High-cost, low conversion queries

This is where we can lean on our analytics data to understand whether anything on page is causing issues:

  • Is the landing page bounce rate high?
  • Is the page speed above the norm for that vertical and/or your closest competitors?
  • What is the mobile versus desktop split for that page and are we optimized accordingly?

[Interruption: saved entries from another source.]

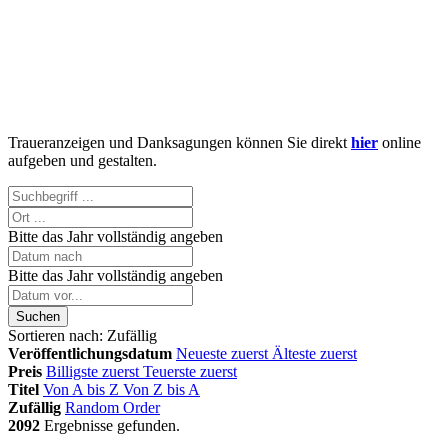
Traueranzeigen und Danksagungen können Sie direkt
hier
online
aufgeben und gestalten.
Bitte das Jahr vollständig angeben
Bitte das Jahr vollständig angeben
Suchen
Sortieren nach:
Zufällig
Veröffentlichungsdatum
Neueste zuerst
Älteste zuerst
Preis
Billigste zuerst
Teuerste zuerst
Titel
Von A bis Z
Von Z bis A
Zufällig
Random Order
2092
Ergebnisse gefunden.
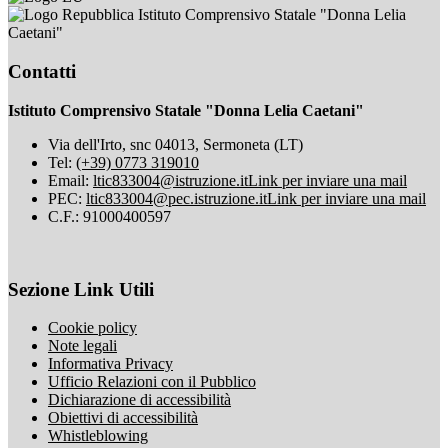
Istituto Comprensivo Statale "Donna Lelia
Caetani"
Contatti
Istituto Comprensivo Statale "Donna Lelia Caetani"
Via dell'Irto, snc 04013, Sermoneta (LT)
Tel:
(+39) 0773 319010
Email:
ltic833004@istruzione.it
Link per inviare una mail
PEC:
ltic833004@pec.istruzione.it
Link per inviare una mail
C.F.: 91000400597
Sezione Link Utili
Cookie policy
Note legali
Informativa Privacy
Ufficio Relazioni con il Pubblico
Dichiarazione di accessibilità
Obiettivi di accessibilità
Whistleblowing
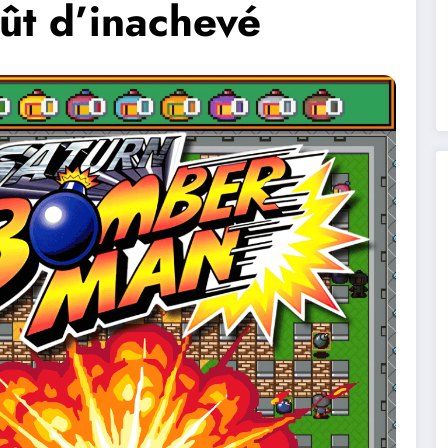
ût d’inachevé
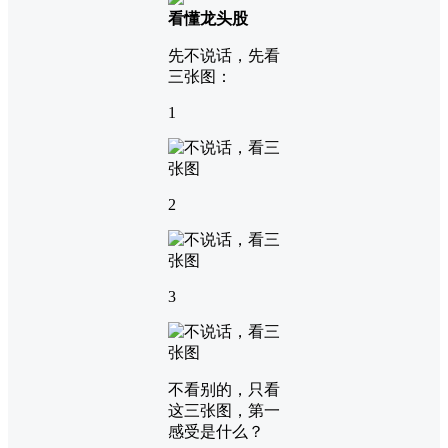
看懂龙头股
先不说话，先看
三张图：
1
2
3
不看别的，只看
这三张图，第一
感受是什么？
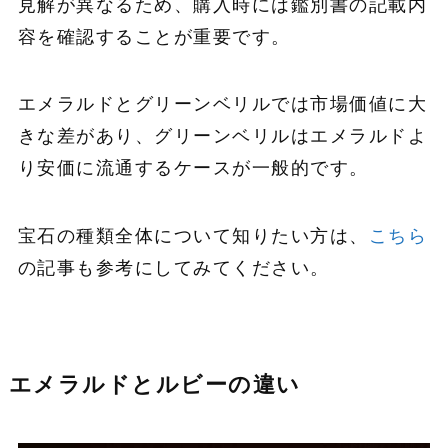
見解が異なるため、購入時には鑑別書の記載内
容を確認することが重要です。
エメラルドとグリーンベリルでは市場価値に大
きな差があり、グリーンベリルはエメラルドよ
り安価に流通するケースが一般的です。
宝石の種類全体について知りたい方は、
こちら
の記事も参考にしてみてください。
エメラルドとルビーの違い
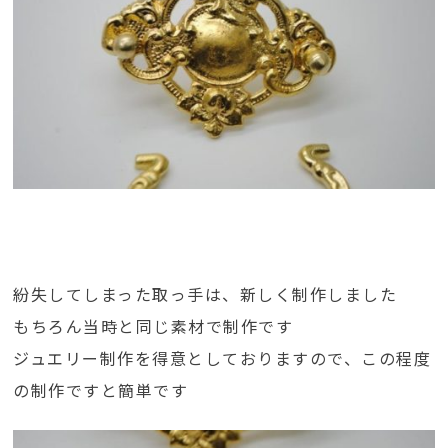
紛失してしまった取っ手は、新しく制作しました
もちろん当時と同じ素材で制作です
ジュエリー制作を得意としておりますので、この程度
の制作ですと簡単です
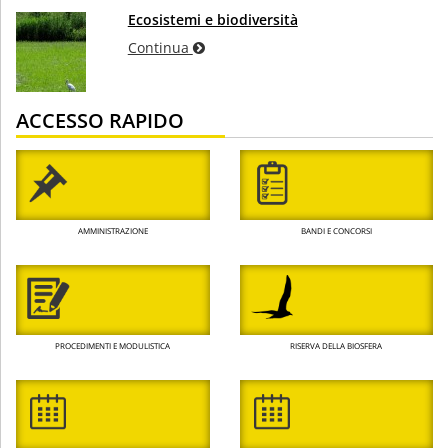
Ecosistemi e biodiversità
Continua
ACCESSO RAPIDO
AMMINISTRAZIONE
BANDI E CONCORSI
PROCEDIMENTI E MODULISTICA
RISERVA DELLA BIOSFERA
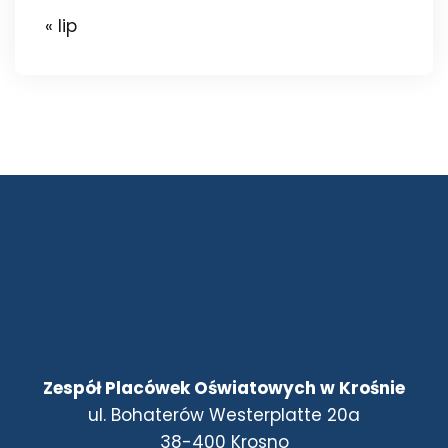
« lip
Zespół Placówek Oświatowych w Krośnie
ul. Bohaterów Westerplatte 20a
38-400 Krosno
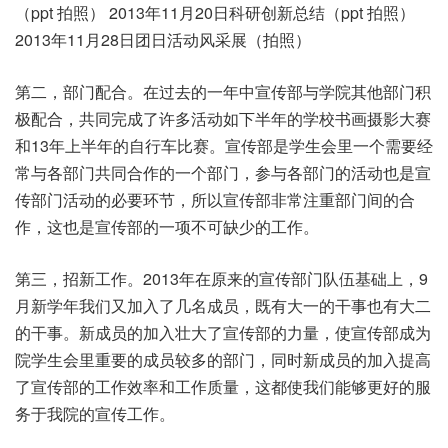
（ppt 拍照） 2013年11月20日科研创新总结（ppt 拍照）
2013年11月28日团日活动风采展（拍照）
第二，部门配合。在过去的一年中宣传部与学院其他部门积
极配合，共同完成了许多活动如下半年的学校书画摄影大赛
和13年上半年的自行车比赛。宣传部是学生会里一个需要经
常与各部门共同合作的一个部门，参与各部门的活动也是宣
传部门活动的必要环节，所以宣传部非常注重部门间的合
作，这也是宣传部的一项不可缺少的工作。
第三，招新工作。2013年在原来的宣传部门队伍基础上，9
月新学年我们又加入了几名成员，既有大一的干事也有大二
的干事。新成员的加入壮大了宣传部的力量，使宣传部成为
院学生会里重要的成员较多的部门，同时新成员的加入提高
了宣传部的工作效率和工作质量，这都使我们能够更好的服
务于我院的宣传工作。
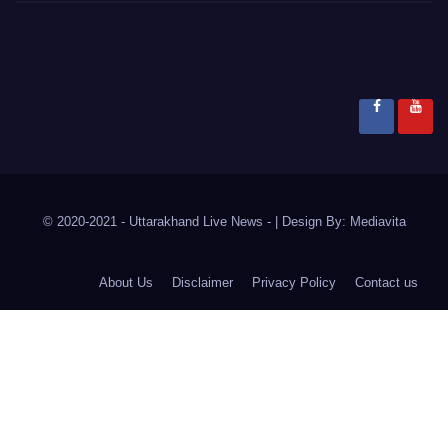
© 2020-2021
- Uttarakhand Live News -
|
Design By:
Mediavita
About Us
Disclaimer
Privacy Policy
Contact us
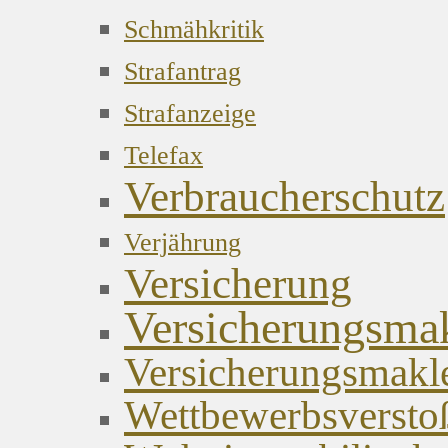
Schmähkritik
Strafantrag
Strafanzeige
Telefax
Verbraucherschutz
Verjährung
Versicherung
Versicherungsma
Versicherungsmakl
Wettbewerbsversto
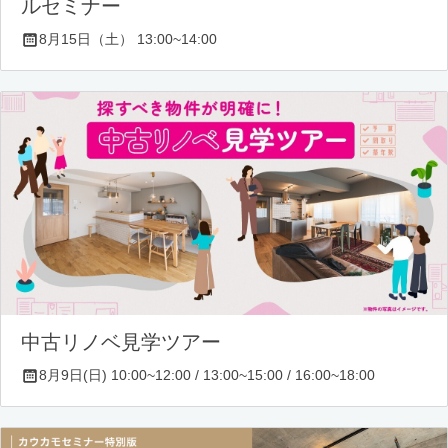
ルセミナー
8月15日（土） 13:00~14:00
中古リノベ見学ツアー
8月9日(日) 10:00~12:00 / 13:00~15:00 / 16:00~18:00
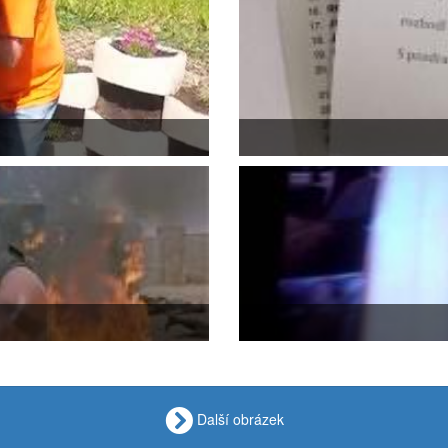
Další obrázek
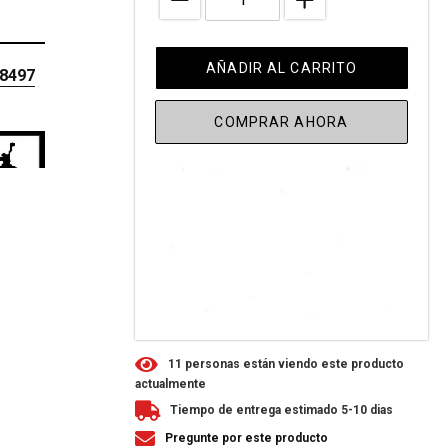
AÑADIR AL CARRITO
D8497
COMPRAR AHORA
R
REST
1
1
personas están viendo este producto
actualmente
Tiempo de entrega estimado 5-10 dias
Pregunte por este producto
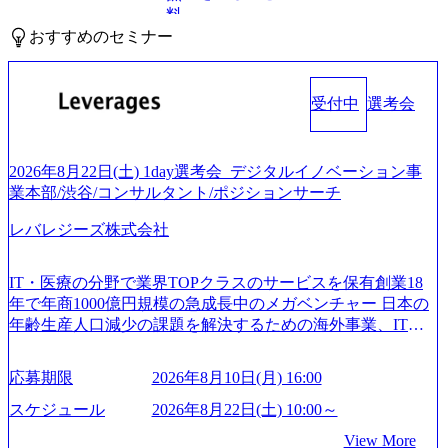
料
おすすめのセミナー
受付中
選考会
2026年8月22日(土) 1day選考会_デジタルイノベーション事
業本部/渋谷/コンサルタント/ポジションサーチ
レバレジーズ株式会社
IT・医療の分野で業界TOPクラスのサービスを保有創業18
年で年商1000億円規模の急成長中のメガベンチャー 日本の
年齢生産人口減少の課題を解決するための海外事業、IT事
業、医療・介護事業、若手キャリア、新規事業といった40
以上の事業を展開する オールインハウスの組織体制をとっ
応募期限
2026年8月10日(月) 16:00
ており社内で新しい事業開発などの人員調達できる 独立資
本経営をとっており、事業創造の自由度が高い https://storag
スケジュール
2026年8月22日(土) 10:00～
e.googleapis.com/our-vision-production.appspot.com/public/image
View More
s/20240925162633_7242d0de-3e54-4f03-b076-00318d5c0dff_120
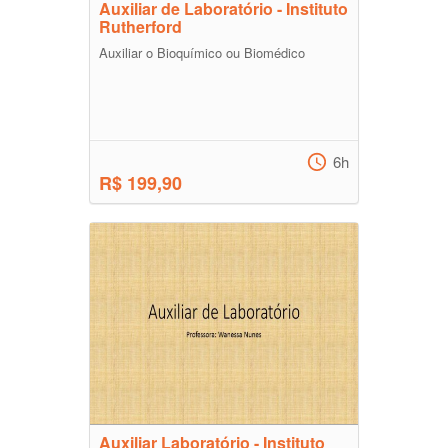
Auxiliar de Laboratório - Instituto
Rutherford
Auxiliar o Bioquímico ou Biomédico
6h
R$ 199,90
Auxiliar Laboratório - Instituto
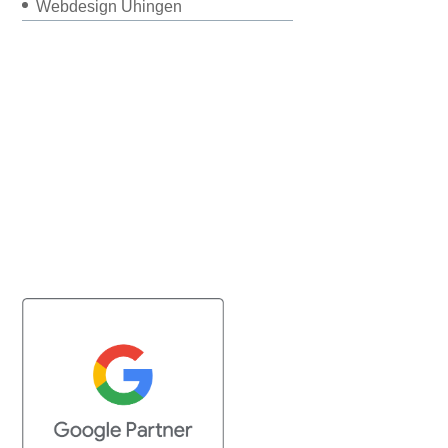
Webdesign Uhingen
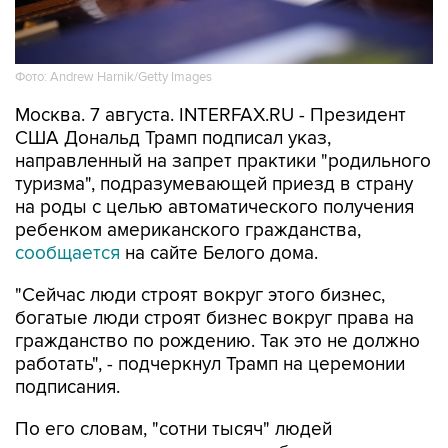
Фото: Andrew Harnik/Getty Images
Москва. 7 августа. INTERFAX.RU - Президент
США Дональд Трамп подписал указ,
направленный на запрет практики "родильного
туризма", подразумевающей приезд в страну
на роды с целью автоматического получения
ребенком американского гражданства,
сообщается
на сайте Белого дома.
"Сейчас люди строят вокруг этого бизнес,
богатые люди строят бизнес вокруг права на
гражданство по рождению. Так это не должно
работать", - подчеркнул Трамп на церемонии
подписания.
По его словам, "сотни тысяч" людей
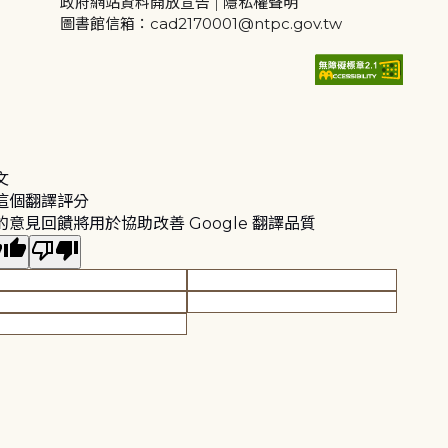
政府網站資料開放宣告
|
隱私權聲明
圖書館信箱：cad2170001@ntpc.gov.tw
文
這個翻譯評分
的意見回饋將用於協助改善 Google 翻譯品質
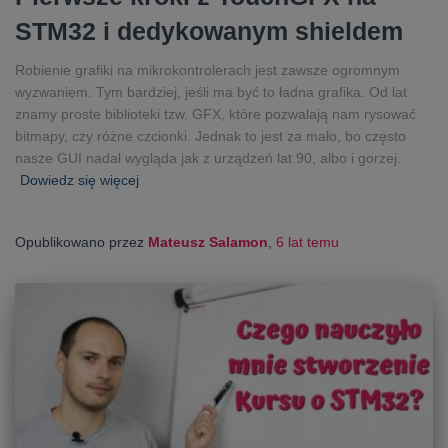
STM32 i dedykowanym shieldem
Robienie grafiki na mikrokontrolerach jest zawsze ogromnym
wyzwaniem. Tym bardziej, jeśli ma być to ładna grafika. Od lat
znamy proste biblioteki tzw. GFX, które pozwalają nam rysować
bitmapy, czy różne czcionki. Jednak to jest za mało, bo często
nasze GUI nadal wygląda jak z urządzeń lat 90, albo i gorzej.
Dowiedz się więcej
Opublikowano przez
Mateusz Salamon
,
6 lat
temu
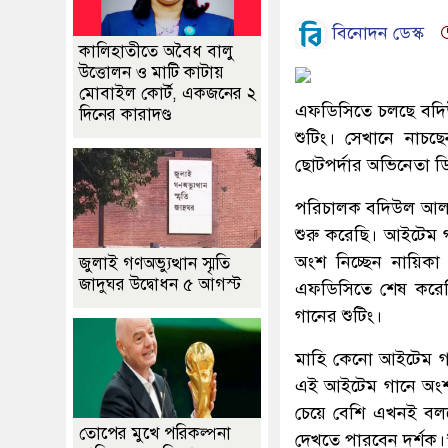
বিনোদন ডেস্ক
কালিহাতীতে অবৈধ বালু
উত্তোলন ও মাটি কাটায়
মোবাইল কোর্ট, একজনের ২
এফডিসিতে চলছে বদি
দিনের কারাদণ্ড
শুটিং। সেখানে নাচছ
ছোটপর্দার অভিনেতা 
পরিচালক বদিউল আলম
শুরু করেছি। আইটেম 
অংশ নিচ্ছেন নায়িকা
জুলাই গণঅভ্যুত্থান স্মৃতি
জাদুঘর উদ্বোধন ৫ আগস্ট
এফডিসিতে শেষ করেছি
গানের শুটিং।
মাহি কেনো আইটেম গ
এই আইটেম গানে অংশ 
চেয়ে বেশি এখনই বল
তোপের মুখে পরিকল্পনা
দেখতে পারবেন দর্শক।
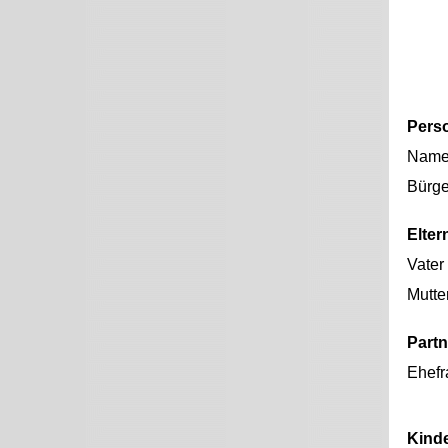
Pers
Nam
Bürge
Elter
Vater
Mutte
Partn
Ehefr
Kind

High-cost, high ranking queries

These are the queries where we can begin testing with PPC spend and look at the impact on SEM:

  • Is there scope for exclusion of these terms?
  • Can the account be run more efficiently?
  • Are there sections of the site that we can exclude on a landing page basis, such as where traffic is being driven heavily to contact pages? Is there scope for rich snippet implementation organically?

High-cost, low click

This is where we need to understand the on-page elements that aren’t performing for DSA:

  • Check the H1 optimization of the page – does the body copy match the query intent?
  • Cross-reference against SEO ranking to understand whether Google is indicating that content isn’t relevant here through increased CPCs.

Low-cost, low ranking

This is where we may need to investigate the importance of these terms against the business’ overall KPIs:

  • Are these terms worth up-weighting?
  • Does SEO need to prioritise this section of the site from a business objective point of view?
  • Is new content needed or do we need to amend body copy?

Conclusions

By looking at the above five areas you can start to unlock how Googlebot is reading and understanding the content on your site. This can also be built on when looking at wider metrics such as page speed by URL to contextualize any hypotheses or theories emerging from the data – which may be the beginning of the SEM synergy strategy – and get you and your teams on the way to combining the efforts of both paid and owned to bolster your online strategy.